We introduced the object segmentation protocol for orbital computed tomography images in this study. It is the first trial in the world. Using this program, you can do masking on any anatomy part easily where you want to.
It visualizes and saves your time and effort. We hope this study can be a cornerstone for the diagnosis of orbital diseases, which are difficult for biopsy. Begin by running the masking software program.
To load the orbital CT, click the open file icon and select the target CT file. To mask the eyeball, optic nerve, and extraocular muscles using superpixels, run the SmartPencil by clicking on the SmartPencil wizard in MediLabel. Next, control the resolution of the super pixel map, if necessary, and click on the cluster of superpixels of the eyeball, extraocular muscles, and optic nerve on the superpixel map, where pixels of similar image intensity values are clustered.
To refine the masks, click on the SmartFill wizard after masking some of the superpixels on the slices, then click on the AutoCorrection icon, and ensure that the corrected mask labels are computed. Once the refinement of the masking is complete, save the masked images. Run the Python script for pre-processing, and check the scans and masks which are cropped and saved in the VOIs folder.
Run the sequence builder Python script to transform the VOIs into a set of three sequential CT slices to use as the input for sequence U-Net. Check the saved, transformed CT scans and masks in the scan folder and the mask folder and the pre-processed folders respectively. To build the orbital segmentation model, run the Python script main.

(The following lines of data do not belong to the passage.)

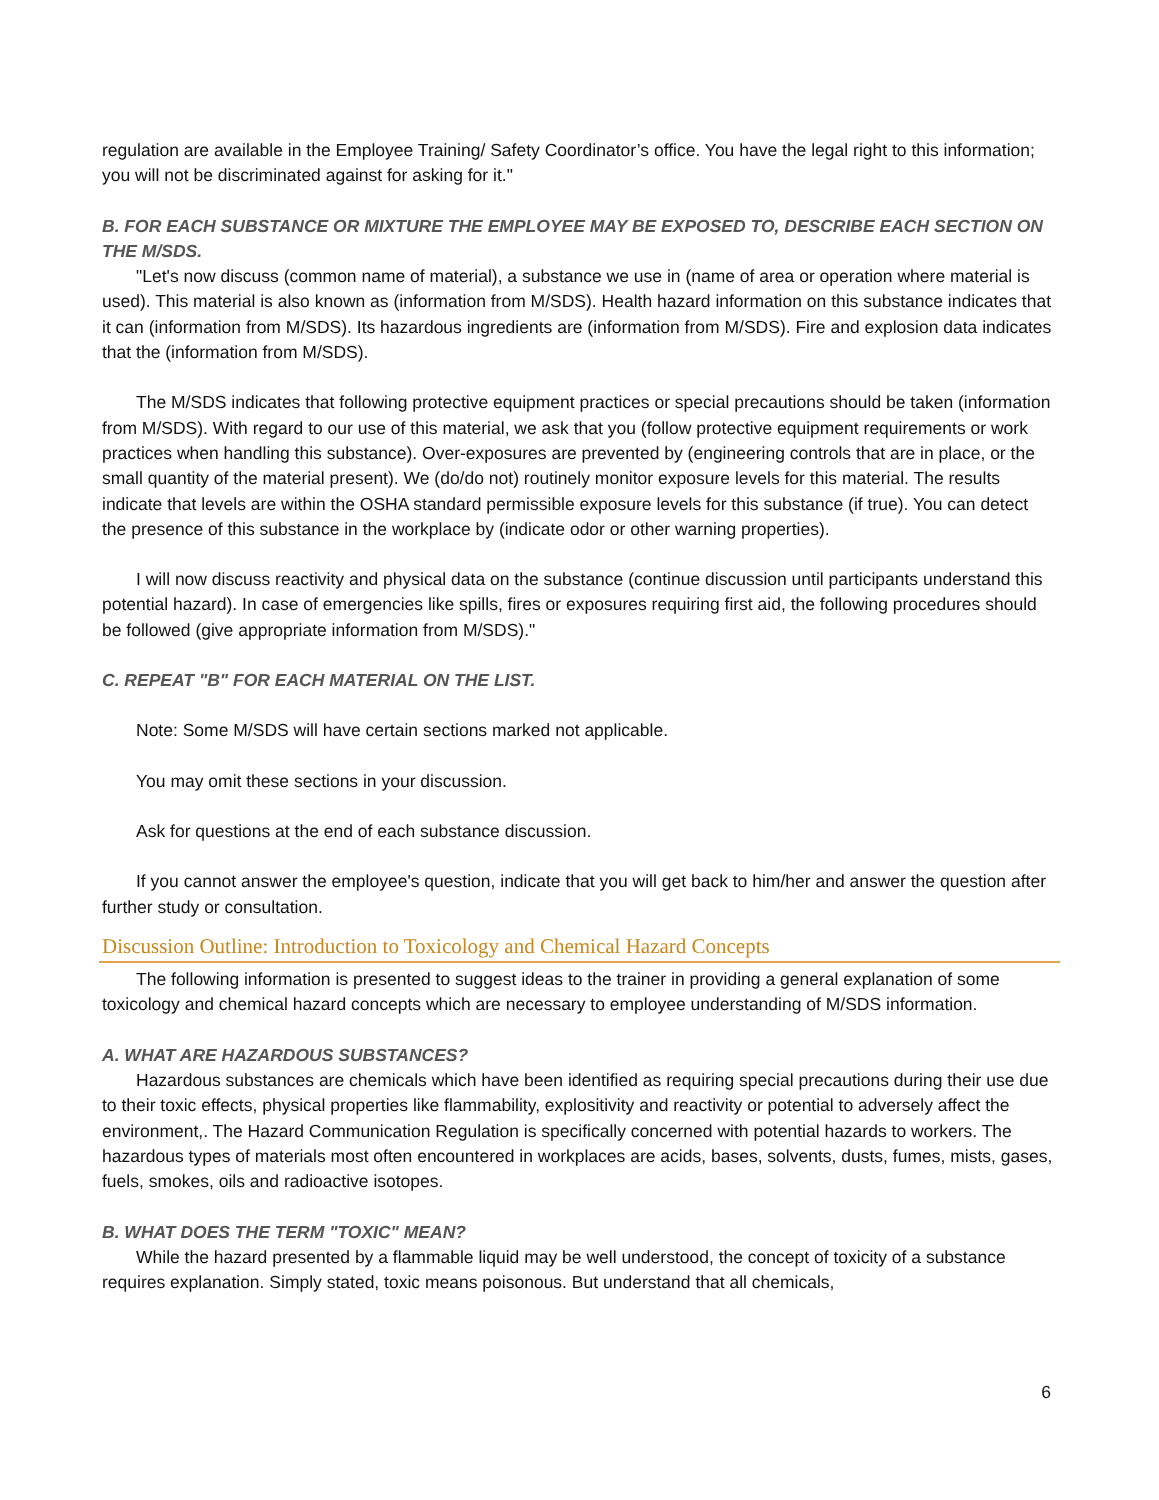regulation are available in the Employee Training/ Safety Coordinator’s office. You have the legal right to this information; you will not be discriminated against for asking for it."
B. FOR EACH SUBSTANCE OR MIXTURE THE EMPLOYEE MAY BE EXPOSED TO, DESCRIBE EACH SECTION ON THE M/SDS.
"Let's now discuss (common name of material), a substance we use in (name of area or operation where material is used). This material is also known as (information from M/SDS). Health hazard information on this substance indicates that it can (information from M/SDS). Its hazardous ingredients are (information from M/SDS). Fire and explosion data indicates that the (information from M/SDS).
The M/SDS indicates that following protective equipment practices or special precautions should be taken (information from M/SDS). With regard to our use of this material, we ask that you (follow protective equipment requirements or work practices when handling this substance). Over-exposures are prevented by (engineering controls that are in place, or the small quantity of the material present). We (do/do not) routinely monitor exposure levels for this material. The results indicate that levels are within the OSHA standard permissible exposure levels for this substance (if true). You can detect the presence of this substance in the workplace by (indicate odor or other warning properties).
I will now discuss reactivity and physical data on the substance (continue discussion until participants understand this potential hazard). In case of emergencies like spills, fires or exposures requiring first aid, the following procedures should be followed (give appropriate information from M/SDS)."
C. REPEAT "B" FOR EACH MATERIAL ON THE LIST.
Note: Some M/SDS will have certain sections marked not applicable.
You may omit these sections in your discussion.
Ask for questions at the end of each substance discussion.
If you cannot answer the employee's question, indicate that you will get back to him/her and answer the question after further study or consultation.
Discussion Outline: Introduction to Toxicology and Chemical Hazard Concepts
The following information is presented to suggest ideas to the trainer in providing a general explanation of some toxicology and chemical hazard concepts which are necessary to employee understanding of M/SDS information.
A. WHAT ARE HAZARDOUS SUBSTANCES?
Hazardous substances are chemicals which have been identified as requiring special precautions during their use due to their toxic effects, physical properties like flammability, explositivity and reactivity or potential to adversely affect the environment,. The Hazard Communication Regulation is specifically concerned with potential hazards to workers. The hazardous types of materials most often encountered in workplaces are acids, bases, solvents, dusts, fumes, mists, gases, fuels, smokes, oils and radioactive isotopes.
B. WHAT DOES THE TERM "TOXIC" MEAN?
While the hazard presented by a flammable liquid may be well understood, the concept of toxicity of a substance requires explanation. Simply stated, toxic means poisonous. But understand that all chemicals,
6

py and give the fold numbers. Set the epoch, which is the number of training iterations, and set the batch size, which is the number of training samples in a single training session. The script main.
py can run without the parsers, in which case, it runs with default values. Perform the testing of the model after training, and calculate the evaluation metrics such as dice score and volume similarity. Finally, check the results saved as image files.
The eyeball segmentation using sequence U-Net for orbital structure segmentation achieved a visual similarity or VS score of 0.83 and a high dice score of 0.86 because it had a large portion of the VOIs and little heterogeneity between CT scans. A low dice score score of 0.54 was achieved for the segmentation of the extraocular muscles, and 0.34 for optic nerve, because they infrequently appeared in the CT volume and were found in a relatively small number of CT slices. However, the visual similarity scores of the extraocular muscles and optic nerve were higher than their dice scores, which indicates that the specificity of segmentation was low.
Overall, the segmentation of all the orbital substructures achieved a dice score of 0.79 and a visual similarity score of 0.82. Depending on the application, the size of VOI and the level of window clipping can vary. You can modify the sequence builder code for other great purposes.
Also, the hyperparameters for model training can be modified. The model was trained with 46 VOIs, which is not a large number for model training. To overcome the low performance due to the small number of training data sets, transfer learning and domain notation could be applied.